Never too young to start a company
Rochester's Young Entrepreneurs Academy helps teens across the U.S. break into the business world

Jason Shanley was eating a peanut butter and jelly sandwich in the kitchen when a big idea started to form. “All of the lockers in my high school look exactly alike,” he mused. “Why?”
A junior at Ruben A. Cirillo High School in Gananda, Wayne County, Shanley dreamed of starting his own business. He had lots of ideas, but didn’t know how to turn his dreams into reality.

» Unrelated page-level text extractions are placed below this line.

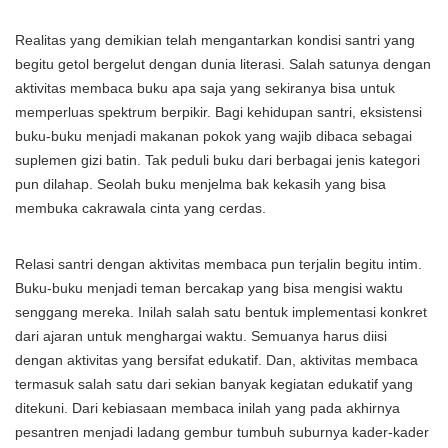
Realitas yang demikian telah mengantarkan kondisi santri yang
begitu getol bergelut dengan dunia literasi. Salah satunya dengan
aktivitas membaca buku apa saja yang sekiranya bisa untuk
memperluas spektrum berpikir. Bagi kehidupan santri, eksistensi
buku-buku menjadi makanan pokok yang wajib dibaca sebagai
suplemen gizi batin. Tak peduli buku dari berbagai jenis kategori
pun dilahap. Seolah buku menjelma bak kekasih yang bisa
membuka cakrawala cinta yang cerdas.
Relasi santri dengan aktivitas membaca pun terjalin begitu intim.
Buku-buku menjadi teman bercakap yang bisa mengisi waktu
senggang mereka. Inilah salah satu bentuk implementasi konkret
dari ajaran untuk menghargai waktu. Semuanya harus diisi
dengan aktivitas yang bersifat edukatif. Dan, aktivitas membaca
termasuk salah satu dari sekian banyak kegiatan edukatif yang
ditekuni. Dari kebiasaan membaca inilah yang pada akhirnya
pesantren menjadi ladang gembur tumbuh suburnya kader-kader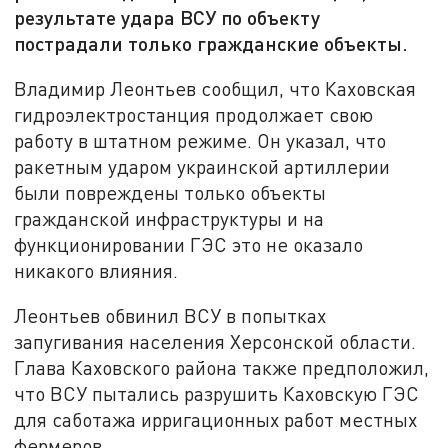
результате удара ВСУ по объекту
пострадали только гражданские объекты.
Владимир Леонтьев сообщил, что Каховская
гидроэлектростанция продолжает свою
работу в штатном режиме. Он указал, что
ракетным ударом украинской артиллерии
были повреждены только объекты
гражданской инфраструктуры и на
функционировании ГЭС это не оказало
никакого влияния.
Леонтьев обвинил ВСУ в попытках
запугивания населения Херсонской области.
Глава Каховского района также предположил,
что ВСУ пытались разрушить Каховскую ГЭС
для саботажа ирригационных работ местных
фермеров.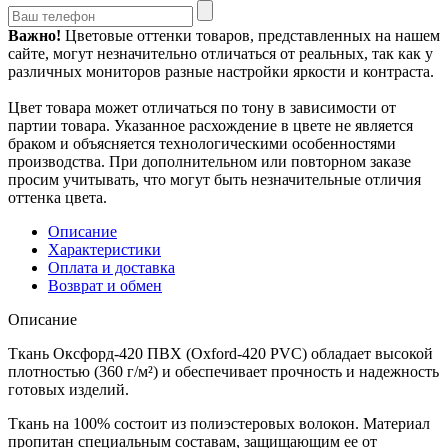
Важно!
Цветовые оттенки товаров, представленных на нашем
сайте, могут незначительно отличаться от реальных, так как у
различных мониторов разные настройки яркости и контраста.
Цвет товара может отличаться по тону в зависимости от
партии товара. Указанное расхождение в цвете не является
браком и объясняется технологическими особенностями
производства. При дополнительном или повторном заказе
просим учитывать, что могут быть незначительные отличия
оттенка цвета.
Описание
Характеристики
Оплата и доставка
Возврат и обмен
Описание
Ткань Оксфорд-420 ПВХ (Oxford-420 PVC) обладает высокой
плотностью (360 г/м²) и обеспечивает прочность и надежность
готовых изделий.
Ткань на 100% состоит из полиэстеровых волокон. Материал
пропитан специальным составам, защищающим ее от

Several years earlier, Gayle Jagel was at home with her family when her daughter asked how to start a business. Prior to her role as the Director of the Office of Special Programs at the University of Rochester, Jagel worked in business development at Sutherland Global Services. Drawing on her professional experience, she taught her daughter how to create her own company.
“I explained in a way an eight-year-old could understand, but she really understood concepts like return on investment and a marketing plan,” she says. “It was amazing.”

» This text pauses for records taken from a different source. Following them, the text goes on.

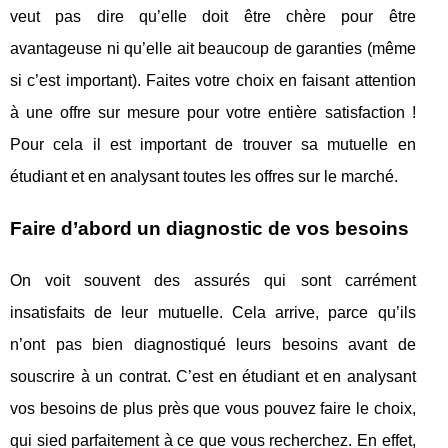
veut pas dire qu’elle doit être chère pour être
avantageuse ni qu’elle ait beaucoup de garanties (même
si c’est important). Faites votre choix en faisant attention
à une offre sur mesure pour votre entière satisfaction !
Pour cela il est important de trouver sa mutuelle en
étudiant et en analysant toutes les offres sur le marché.
Faire d’abord un diagnostic de vos besoins
On voit souvent des assurés qui sont carrément
insatisfaits de leur mutuelle. Cela arrive, parce qu’ils
n’ont pas bien diagnostiqué leurs besoins avant de
souscrire à un contrat. C’est en étudiant et en analysant
vos besoins de plus près que vous pouvez faire le choix,
qui sied parfaitement à ce que vous recherchez. En effet,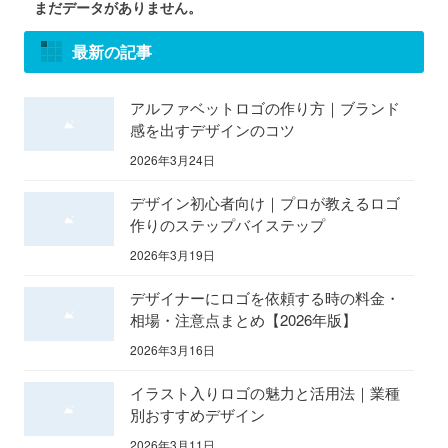
まだデータがありません。
最新の記事
アルファベットロゴの作り方｜ブランド
感を出すデザインのコツ
2026年3月24日
デザイン初心者向け｜プロが教えるロゴ
作りのステップバイステップ
2026年3月19日
デザイナーにロゴを依頼する時の料金・
相場・注意点まとめ【2026年版】
2026年3月16日
イラスト入りロゴの魅力と活用法｜業種
別おすすめデザイン
2026年3月11日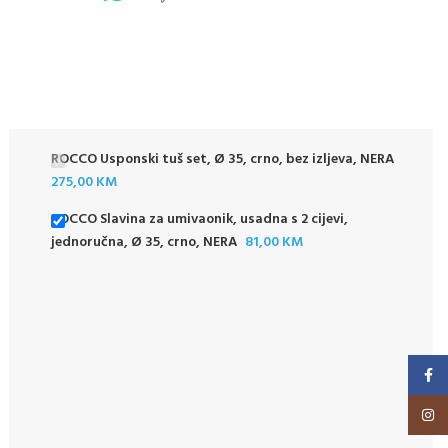
ROCCO Usponski tuš set, Ø 35, crno, bez izljeva, NERA
275,00
KM
ROCCO Slavina za umivaonik, usadna s 2 cijevi,
jednoručna, Ø 35, crno, NERA
81,00
KM
Faceb
Insta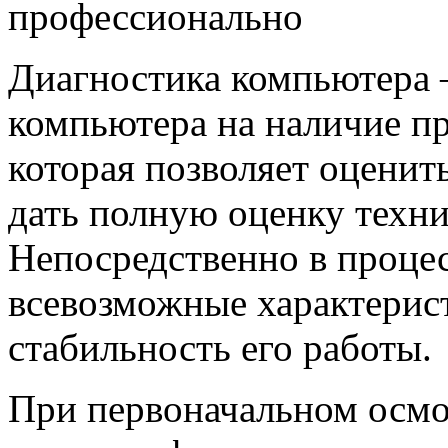
Диагностика компьютера 
компьютера на наличие пр
которая позволяет оценит
дать полную оценку техни
Непосредственно в проце
всевозможные характерис
стабильность его работы.
При первоначальном осмо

Soon, her daughter’s friends were asking how to jumpstart their own businesses as well. This discussion inspired Jagel to form the Young Entrepreneurs Academy. Launched in 2004 at the University of Rochester, YEA teaches middle and high school students how to develop business ideas, pitch their plans to investors and launch their own companies and social movements.
“I watched a promotional video for YEA and knew I had to be a part of it,” says Shanley. “I was the first person on the signup list at my school.”
He developed a line of removable vinyl locker covers, also known as “skins.”
“I was always the guy to wear bright clothes to school,” he says. “I was known for trying to stand out. So, why couldn’t my locker?”
Throughout the year-long program, students are mentored by local entrepreneurs to turn their ideas into financial success.
They then pitch their product to an “investor panel” in a manner not unlike ABC’S Shark Tank, where adults seek venture capital from experienced business owners. Recently, Shark Tank partnered with YEA to offer young entrepreneurs the chance to pitch to the investors. Seven YEA students received callbacks for auditions.
“Students have to compete to get into the program,” says Jagel. The application process includes an interview and letters of recommendation, just like a real job interview. “These are motivated and determined kids,” she says.
In 2008, YEA became an independent 501(c)(3) nonprofit organization and has since spread to fifty-nine locations in twenty-three states. The U.S. Chamber of Commerce is a national sponsor and partner. In 2011, Shanley was the winner of YEA’s Saunders Scholars Bright Ideas Competition and a $30,000 scholarship for the Rochester Institute of Technology. He turned his focus from locker skins to electronics. His SkinsHQ sells removable covers for laptops, iPhones and other products at fourteen Barnes and Noble college bookstores across the country.
No business comes without challenges. Before Barnes and Noble, Shanley had to reject another major franchise because the deal didn’t provide him enough profit. When Jagel was ready to break away from the university in 2008, she lost her major source of funding as the economy went into recession.
“We had a donor lined up to provide all the funding for our first year,” she says. However, the setback turned out to be a blessing in disguise.
“I had always wanted to shift the paradigm on nonprofits, running it more like a business than a nonprofit,” she explains. “I started to structure our organization around the premise that we would become self-sustaining.”
Like all startup ventures, a bump in the road does not mean the end of a dream. “Anything is possible, anything you can envision,” says Jagel. “It may have to get tweaked along the way, but the world is filled with opportunity.”